Ao chegar à porta, Ivânia instintivamente olhou para trás, para Jefferson. Sua mão direita estava envolta em uma bandagem branca, e ele inclinava a cabeça ligeiramente para ouvir Zenobia, com uma expressão suave no rosto.
Ivânia desviou o olhar e seguiu Eduardo para fora.
Zenobia sentou-se ao lado de Jefferson, pegando delicadamente sua mão enfaixada, com os olhos cheios de preocupação.
— Jefferson, está doendo?
— Não é nada. — Jefferson respondeu, retirando a mão.
Nos seus anos no exército, ele havia sofrido ferimentos de todos os tipos; não era tão frágil.
— Que bom que não é nada. Não se machuque mais, eu fico com o coração apertado. — Disse Zenobia com os olhos marejados.
Jefferson sorriu levemente e afagou a cabeça dela com ternura.
O rosto de Zenobia corou um pouco.
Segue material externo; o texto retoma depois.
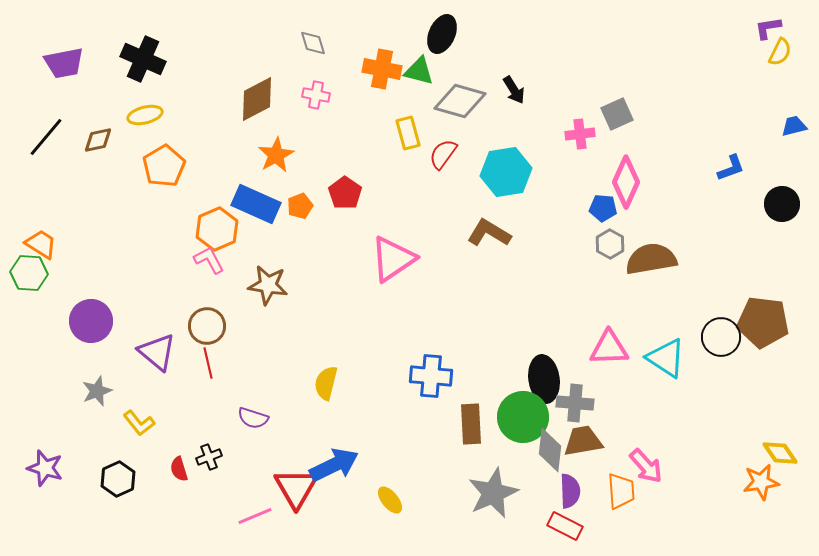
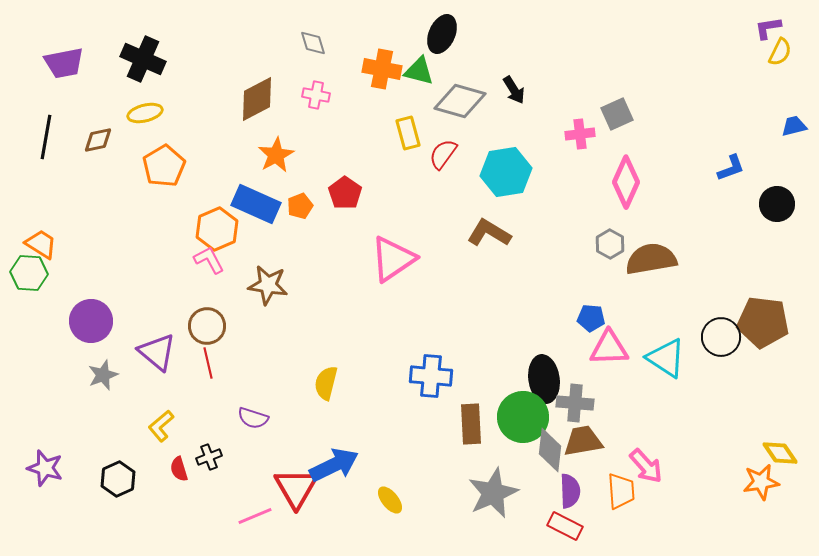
yellow ellipse at (145, 115): moved 2 px up
black line at (46, 137): rotated 30 degrees counterclockwise
black circle at (782, 204): moved 5 px left
blue pentagon at (603, 208): moved 12 px left, 110 px down
gray star at (97, 391): moved 6 px right, 16 px up
yellow L-shape at (139, 423): moved 22 px right, 3 px down; rotated 88 degrees clockwise
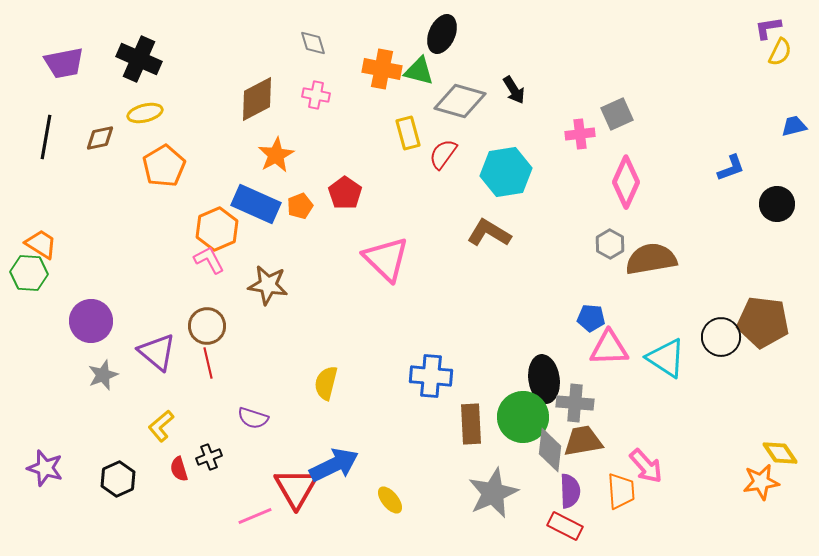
black cross at (143, 59): moved 4 px left
brown diamond at (98, 140): moved 2 px right, 2 px up
pink triangle at (393, 259): moved 7 px left; rotated 42 degrees counterclockwise
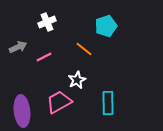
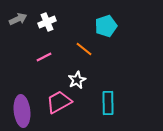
gray arrow: moved 28 px up
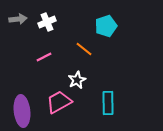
gray arrow: rotated 18 degrees clockwise
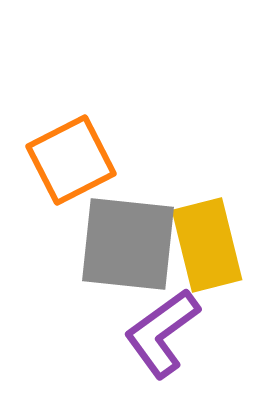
Ela segurou a mão dele novamente e perguntou, como que por acaso:
— Eduardo está tentando conquistar a Srta. Paiva?
— Não sei. — Jefferson respondeu com indiferença, sem sequer levantar os olhos.
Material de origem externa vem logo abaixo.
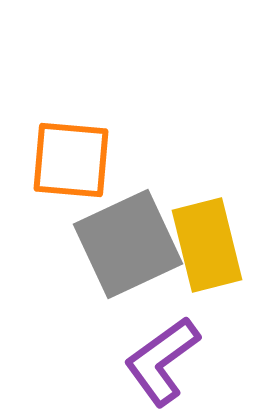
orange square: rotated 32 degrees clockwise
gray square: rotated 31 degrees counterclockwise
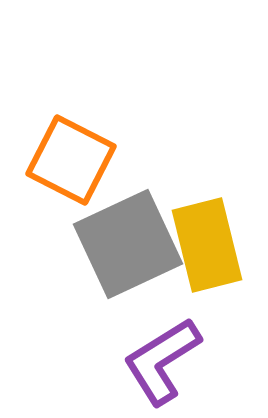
orange square: rotated 22 degrees clockwise
purple L-shape: rotated 4 degrees clockwise
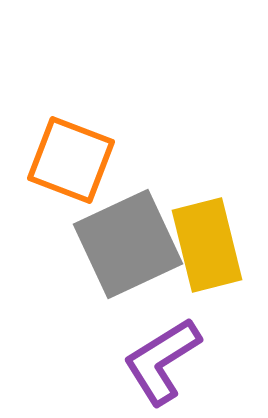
orange square: rotated 6 degrees counterclockwise
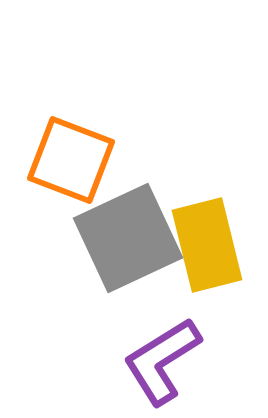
gray square: moved 6 px up
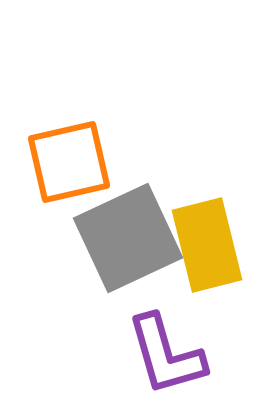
orange square: moved 2 px left, 2 px down; rotated 34 degrees counterclockwise
purple L-shape: moved 4 px right, 6 px up; rotated 74 degrees counterclockwise
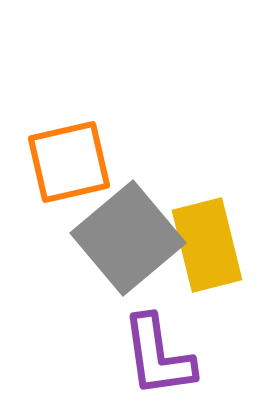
gray square: rotated 15 degrees counterclockwise
purple L-shape: moved 8 px left, 1 px down; rotated 8 degrees clockwise
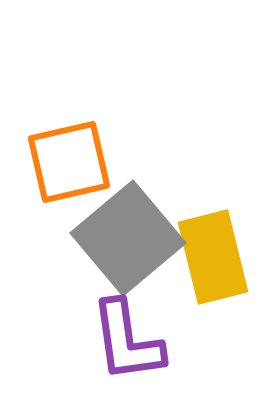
yellow rectangle: moved 6 px right, 12 px down
purple L-shape: moved 31 px left, 15 px up
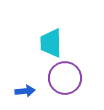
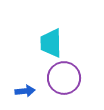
purple circle: moved 1 px left
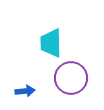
purple circle: moved 7 px right
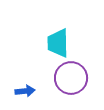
cyan trapezoid: moved 7 px right
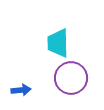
blue arrow: moved 4 px left, 1 px up
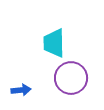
cyan trapezoid: moved 4 px left
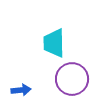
purple circle: moved 1 px right, 1 px down
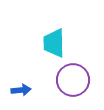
purple circle: moved 1 px right, 1 px down
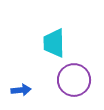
purple circle: moved 1 px right
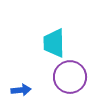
purple circle: moved 4 px left, 3 px up
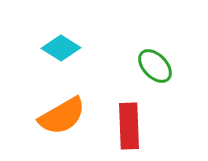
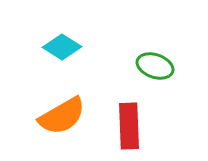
cyan diamond: moved 1 px right, 1 px up
green ellipse: rotated 27 degrees counterclockwise
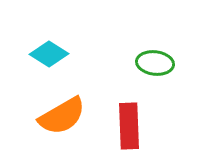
cyan diamond: moved 13 px left, 7 px down
green ellipse: moved 3 px up; rotated 12 degrees counterclockwise
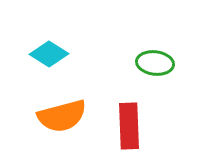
orange semicircle: rotated 15 degrees clockwise
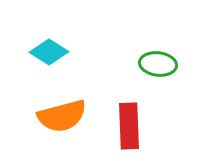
cyan diamond: moved 2 px up
green ellipse: moved 3 px right, 1 px down
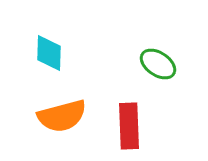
cyan diamond: moved 1 px down; rotated 60 degrees clockwise
green ellipse: rotated 27 degrees clockwise
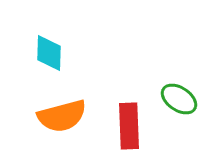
green ellipse: moved 21 px right, 35 px down
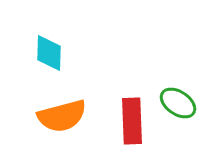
green ellipse: moved 1 px left, 4 px down
red rectangle: moved 3 px right, 5 px up
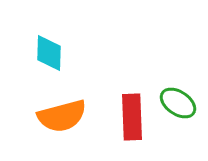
red rectangle: moved 4 px up
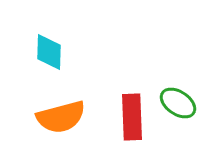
cyan diamond: moved 1 px up
orange semicircle: moved 1 px left, 1 px down
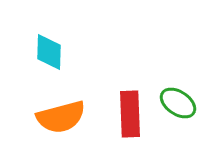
red rectangle: moved 2 px left, 3 px up
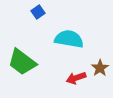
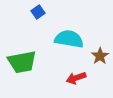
green trapezoid: rotated 48 degrees counterclockwise
brown star: moved 12 px up
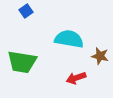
blue square: moved 12 px left, 1 px up
brown star: rotated 24 degrees counterclockwise
green trapezoid: rotated 20 degrees clockwise
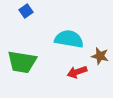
red arrow: moved 1 px right, 6 px up
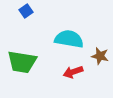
red arrow: moved 4 px left
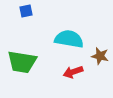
blue square: rotated 24 degrees clockwise
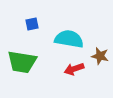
blue square: moved 6 px right, 13 px down
red arrow: moved 1 px right, 3 px up
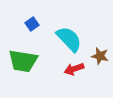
blue square: rotated 24 degrees counterclockwise
cyan semicircle: rotated 36 degrees clockwise
green trapezoid: moved 1 px right, 1 px up
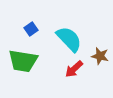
blue square: moved 1 px left, 5 px down
red arrow: rotated 24 degrees counterclockwise
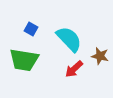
blue square: rotated 24 degrees counterclockwise
green trapezoid: moved 1 px right, 1 px up
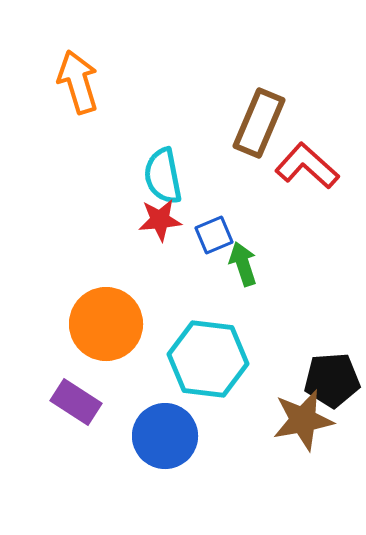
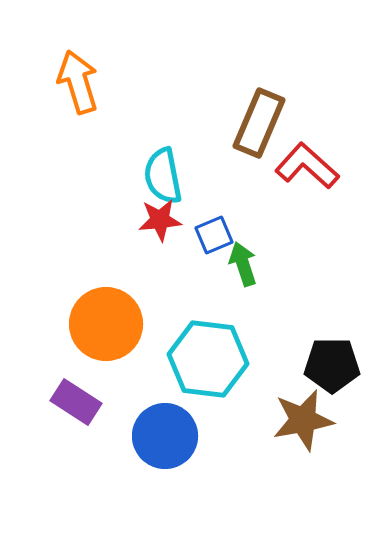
black pentagon: moved 15 px up; rotated 4 degrees clockwise
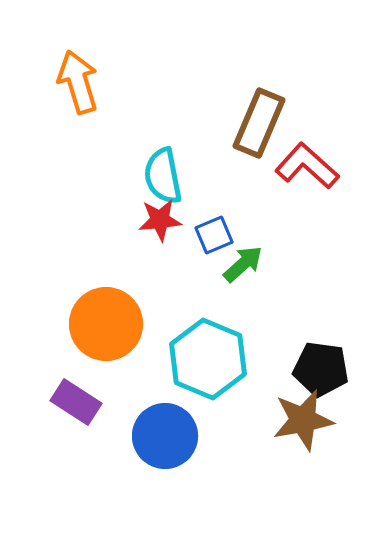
green arrow: rotated 66 degrees clockwise
cyan hexagon: rotated 16 degrees clockwise
black pentagon: moved 11 px left, 4 px down; rotated 8 degrees clockwise
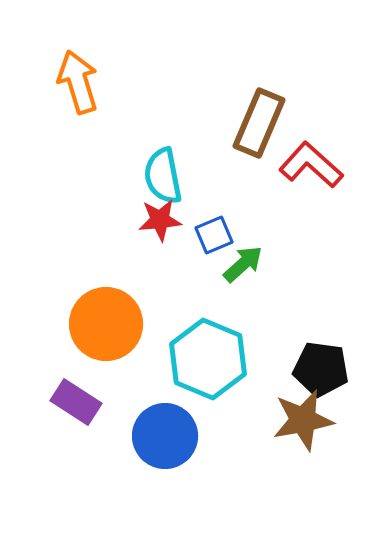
red L-shape: moved 4 px right, 1 px up
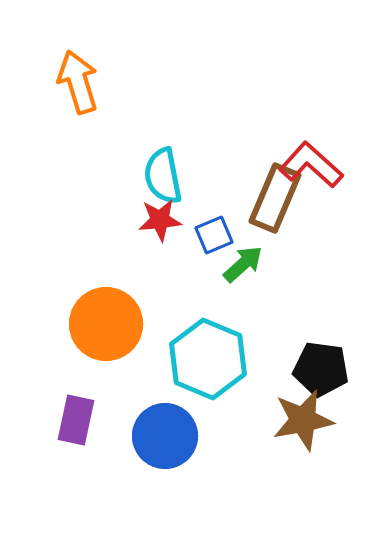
brown rectangle: moved 16 px right, 75 px down
purple rectangle: moved 18 px down; rotated 69 degrees clockwise
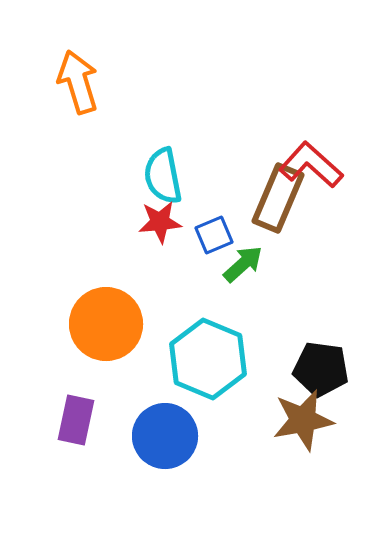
brown rectangle: moved 3 px right
red star: moved 2 px down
— Eles parecem um bom casal. — Zenobia continuou, observando Jefferson discretamente.
Ele, com a mão ilesa, pegou o maço de cigarros e o isqueiro da mesa de centro e acendeu um cigarro com displicência, como se não a tivesse ouvido.
Zenobia manteve seu sorriso gentil, mas a mão que pendia ao seu lado se fechou em um punho.
Ela se lembrou do olhar de Jefferson para Ivânia enquanto ela tocava piano e sentiu uma inquietação inexplicável.
— A Srta. Paiva é muito bonita. Acho que já vi um filme dela, ela é bem famosa. — Zenobia continuou.
— É mesmo? Não sei muito sobre isso. Ela é apenas uma pessoa irrelevante. — A voz fria de Jefferson se espalhou com a fumaça pálida enquanto ele batia a cinza do cigarro.